Task objective: Render the whole listing below as a JSON list of strings, one string per line, with blank lines left out.

Dataset:
— begin —

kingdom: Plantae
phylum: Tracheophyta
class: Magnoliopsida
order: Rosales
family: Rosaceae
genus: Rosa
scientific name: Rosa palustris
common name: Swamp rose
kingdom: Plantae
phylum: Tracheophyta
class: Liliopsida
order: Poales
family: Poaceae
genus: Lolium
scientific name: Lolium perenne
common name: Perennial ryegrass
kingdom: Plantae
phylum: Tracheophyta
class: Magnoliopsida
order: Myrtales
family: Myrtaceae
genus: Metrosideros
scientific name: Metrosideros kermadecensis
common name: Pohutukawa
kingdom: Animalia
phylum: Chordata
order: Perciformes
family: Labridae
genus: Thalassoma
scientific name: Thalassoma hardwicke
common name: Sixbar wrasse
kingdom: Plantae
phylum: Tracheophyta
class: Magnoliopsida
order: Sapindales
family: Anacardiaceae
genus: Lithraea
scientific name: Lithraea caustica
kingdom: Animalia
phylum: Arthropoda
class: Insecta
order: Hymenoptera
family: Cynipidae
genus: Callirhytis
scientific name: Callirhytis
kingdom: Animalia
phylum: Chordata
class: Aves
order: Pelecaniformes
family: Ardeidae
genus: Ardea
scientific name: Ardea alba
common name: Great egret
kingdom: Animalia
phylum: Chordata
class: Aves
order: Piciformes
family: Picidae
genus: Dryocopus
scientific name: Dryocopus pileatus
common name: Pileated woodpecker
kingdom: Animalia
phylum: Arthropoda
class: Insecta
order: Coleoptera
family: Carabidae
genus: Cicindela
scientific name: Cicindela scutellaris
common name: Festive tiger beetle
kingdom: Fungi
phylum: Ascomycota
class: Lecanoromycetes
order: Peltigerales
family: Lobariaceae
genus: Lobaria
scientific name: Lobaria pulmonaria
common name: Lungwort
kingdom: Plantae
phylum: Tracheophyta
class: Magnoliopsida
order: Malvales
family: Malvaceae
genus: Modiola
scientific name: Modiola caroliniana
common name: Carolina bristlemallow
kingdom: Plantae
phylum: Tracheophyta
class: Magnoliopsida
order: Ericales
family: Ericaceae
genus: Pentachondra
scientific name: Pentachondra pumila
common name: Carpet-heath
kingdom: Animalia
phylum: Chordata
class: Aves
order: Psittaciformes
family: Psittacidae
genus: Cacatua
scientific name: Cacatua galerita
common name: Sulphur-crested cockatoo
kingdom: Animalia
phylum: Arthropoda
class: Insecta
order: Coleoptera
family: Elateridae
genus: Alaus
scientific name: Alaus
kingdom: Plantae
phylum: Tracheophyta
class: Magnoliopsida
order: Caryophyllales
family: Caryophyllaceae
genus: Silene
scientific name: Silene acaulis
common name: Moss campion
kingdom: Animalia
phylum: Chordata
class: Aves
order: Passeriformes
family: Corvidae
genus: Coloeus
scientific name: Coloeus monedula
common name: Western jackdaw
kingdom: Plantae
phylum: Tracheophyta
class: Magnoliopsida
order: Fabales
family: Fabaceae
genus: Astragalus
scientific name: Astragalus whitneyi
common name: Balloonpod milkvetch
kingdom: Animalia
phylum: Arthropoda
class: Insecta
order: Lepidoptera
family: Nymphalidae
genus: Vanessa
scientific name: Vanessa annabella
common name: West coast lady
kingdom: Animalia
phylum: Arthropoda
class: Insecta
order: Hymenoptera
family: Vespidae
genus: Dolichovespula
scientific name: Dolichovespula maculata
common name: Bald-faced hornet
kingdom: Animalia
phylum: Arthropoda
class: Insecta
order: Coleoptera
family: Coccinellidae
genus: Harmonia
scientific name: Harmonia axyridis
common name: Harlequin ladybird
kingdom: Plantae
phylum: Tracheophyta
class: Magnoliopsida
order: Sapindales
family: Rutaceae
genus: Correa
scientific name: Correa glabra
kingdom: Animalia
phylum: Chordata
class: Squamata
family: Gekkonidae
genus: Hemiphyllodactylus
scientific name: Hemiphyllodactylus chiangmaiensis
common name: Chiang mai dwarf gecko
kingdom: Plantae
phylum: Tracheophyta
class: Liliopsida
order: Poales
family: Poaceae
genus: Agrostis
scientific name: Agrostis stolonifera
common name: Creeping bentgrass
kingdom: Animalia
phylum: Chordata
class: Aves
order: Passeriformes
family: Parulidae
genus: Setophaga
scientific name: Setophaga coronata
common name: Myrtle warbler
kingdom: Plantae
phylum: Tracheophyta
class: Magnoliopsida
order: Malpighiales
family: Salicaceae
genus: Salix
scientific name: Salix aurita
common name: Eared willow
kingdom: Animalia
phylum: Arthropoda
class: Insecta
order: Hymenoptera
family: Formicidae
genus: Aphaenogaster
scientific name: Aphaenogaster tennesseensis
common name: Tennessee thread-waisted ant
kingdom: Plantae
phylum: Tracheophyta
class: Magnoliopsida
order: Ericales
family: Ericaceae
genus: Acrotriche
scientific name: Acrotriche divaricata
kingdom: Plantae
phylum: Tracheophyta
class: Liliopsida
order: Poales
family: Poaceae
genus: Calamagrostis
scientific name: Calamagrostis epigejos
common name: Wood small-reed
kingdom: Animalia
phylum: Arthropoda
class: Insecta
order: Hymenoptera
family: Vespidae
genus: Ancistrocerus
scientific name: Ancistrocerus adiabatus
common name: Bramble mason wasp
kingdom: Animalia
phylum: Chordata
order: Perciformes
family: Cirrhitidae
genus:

— end —

The output:
[
  "kingdom: Plantae",
  "phylum: Tracheophyta",
  "class: Magnoliopsida",
  "order: Rosales",
  "family: Rosaceae",
  "genus: Rosa",
  "scientific name: Rosa palustris",
  "common name: Swamp rose",
  "kingdom: Plantae",
  "phylum: Tracheophyta",
  "class: Liliopsida",
  "order: Poales",
  "family: Poaceae",
  "genus: Lolium",
  "scientific name: Lolium perenne",
  "common name: Perennial ryegrass",
  "kingdom: Plantae",
  "phylum: Tracheophyta",
  "class: Magnoliopsida",
  "order: Myrtales",
  "family: Myrtaceae",
  "genus: Metrosideros",
  "scientific name: Metrosideros kermadecensis",
  "common name: Pohutukawa",
  "kingdom: Animalia",
  "phylum: Chordata",
  "order: Perciformes",
  "family: Labridae",
  "genus: Thalassoma",
  "scientific name: Thalassoma hardwicke",
  "common name: Sixbar wrasse",
  "kingdom: Plantae",
  "phylum: Tracheophyta",
  "class: Magnoliopsida",
  "order: Sapindales",
  "family: Anacardiaceae",
  "genus: Lithraea",
  "scientific name: Lithraea caustica",
  "kingdom: Animalia",
  "phylum: Arthropoda",
  "class: Insecta",
  "order: Hymenoptera",
  "family: Cynipidae",
  "genus: Callirhytis",
  "scientific name: Callirhytis",
  "kingdom: Animalia",
  "phylum: Chordata",
  "class: Aves",
  "order: Pelecaniformes",
  "family: Ardeidae",
  "genus: Ardea",
  "scientific name: Ardea alba",
  "common name: Great egret",
  "kingdom: Animalia",
  "phylum: Chordata",
  "class: Aves",
  "order: Piciformes",
  "family: Picidae",
  "genus: Dryocopus",
  "scientific name: Dryocopus pileatus",
  "common name: Pileated woodpecker",
  "kingdom: Animalia",
  "phylum: Arthropoda",
  "class: Insecta",
  "order: Coleoptera",
  "family: Carabidae",
  "genus: Cicindela",
  "scientific name: Cicindela scutellaris",
  "common name: Festive tiger beetle",
  "kingdom: Fungi",
  "phylum: Ascomycota",
  "class: Lecanoromycetes",
  "order: Peltigerales",
  "family: Lobariaceae",
  "genus: Lobaria",
  "scientific name: Lobaria pulmonaria",
  "common name: Lungwort",
  "kingdom: Plantae",
  "phylum: Tracheophyta",
  "class: Magnoliopsida",
  "order: Malvales",
  "family: Malvaceae",
  "genus: Modiola",
  "scientific name: Modiola caroliniana",
  "common name: Carolina bristlemallow",
  "kingdom: Plantae",
  "phylum: Tracheophyta",
  "class: Magnoliopsida",
  "order: Ericales",
  "family: Ericaceae",
  "genus: Pentachondra",
  "scientific name: Pentachondra pumila",
  "common name: Carpet-heath",
  "kingdom: Animalia",
  "phylum: Chordata",
  "class: Aves",
  "order: Psittaciformes",
  "family: Psittacidae",
  "genus: Cacatua",
  "scientific name: Cacatua galerita",
  "common name: Sulphur-crested cockatoo",
  "kingdom: Animalia",
  "phylum: Arthropoda",
  "class: Insecta",
  "order: Coleoptera",
  "family: Elateridae",
  "genus: Alaus",
  "scientific name: Alaus",
  "kingdom: Plantae",
  "phylum: Tracheophyta",
  "class: Magnoliopsida",
  "order: Caryophyllales",
  "family: Caryophyllaceae",
  "genus: Silene",
  "scientific name: Silene acaulis",
  "common name: Moss campion",
  "kingdom: Animalia",
  "phylum: Chordata",
  "class: Aves",
  "order: Passeriformes",
  "family: Corvidae",
  "genus: Coloeus",
  "scientific name: Coloeus monedula",
  "common name: Western jackdaw",
  "kingdom: Plantae",
  "phylum: Tracheophyta",
  "class: Magnoliopsida",
  "order: Fabales",
  "family: Fabaceae",
  "genus: Astragalus",
  "scientific name: Astragalus whitneyi",
  "common name: Balloonpod milkvetch",
  "kingdom: Animalia",
  "phylum: Arthropoda",
  "class: Insecta",
  "order: Lepidoptera",
  "family: Nymphalidae",
  "genus: Vanessa",
  "scientific name: Vanessa annabella",
  "common name: West coast lady",
  "kingdom: Animalia",
  "phylum: Arthropoda",
  "class: Insecta",
  "order: Hymenoptera",
  "family: Vespidae",
  "genus: Dolichovespula",
  "scientific name: Dolichovespula maculata",
  "common name: Bald-faced hornet",
  "kingdom: Animalia",
  "phylum: Arthropoda",
  "class: Insecta",
  "order: Coleoptera",
  "family: Coccinellidae",
  "genus: Harmonia",
  "scientific name: Harmonia axyridis",
  "common name: Harlequin ladybird",
  "kingdom: Plantae",
  "phylum: Tracheophyta",
  "class: Magnoliopsida",
  "order: Sapindales",
  "family: Rutaceae",
  "genus: Correa",
  "scientific name: Correa glabra",
  "kingdom: Animalia",
  "phylum: Chordata",
  "class: Squamata",
  "family: Gekkonidae",
  "genus: Hemiphyllodactylus",
  "scientific name: Hemiphyllodactylus chiangmaiensis",
  "common name: Chiang mai dwarf gecko",
  "kingdom: Plantae",
  "phylum: Tracheophyta",
  "class: Liliopsida",
  "order: Poales",
  "family: Poaceae",
  "genus: Agrostis",
  "scientific name: Agrostis stolonifera",
  "common name: Creeping bentgrass",
  "kingdom: Animalia",
  "phylum: Chordata",
  "class: Aves",
  "order: Passeriformes",
  "family: Parulidae",
  "genus: Setophaga",
  "scientific name: Setophaga coronata",
  "common name: Myrtle warbler",
  "kingdom: Plantae",
  "phylum: Tracheophyta",
  "class: Magnoliopsida",
  "order: Malpighiales",
  "family: Salicaceae",
  "genus: Salix",
  "scientific name: Salix aurita",
  "common name: Eared willow",
  "kingdom: Animalia",
  "phylum: Arthropoda",
  "class: Insecta",
  "order: Hymenoptera",
  "family: Formicidae",
  "genus: Aphaenogaster",
  "scientific name: Aphaenogaster tennesseensis",
  "common name: Tennessee thread-waisted ant",
  "kingdom: Plantae",
  "phylum: Tracheophyta",
  "class: Magnoliopsida",
  "order: Ericales",
  "family: Ericaceae",
  "genus: Acrotriche",
  "scientific name: Acrotriche divaricata",
  "kingdom: Plantae",
  "phylum: Tracheophyta",
  "class: Liliopsida",
  "order: Poales",
  "family: Poaceae",
  "genus: Calamagrostis",
  "scientific name: Calamagrostis epigejos",
  "common name: Wood small-reed",
  "kingdom: Animalia",
  "phylum: Arthropoda",
  "class: Insecta",
  "order: Hymenoptera",
  "family: Vespidae",
  "genus: Ancistrocerus",
  "scientific name: Ancistrocerus adiabatus",
  "common name: Bramble mason wasp",
  "kingdom: Animalia",
  "phylum: Chordata",
  "order: Perciformes",
  "family: Cirrhitidae",
  "genus:"
]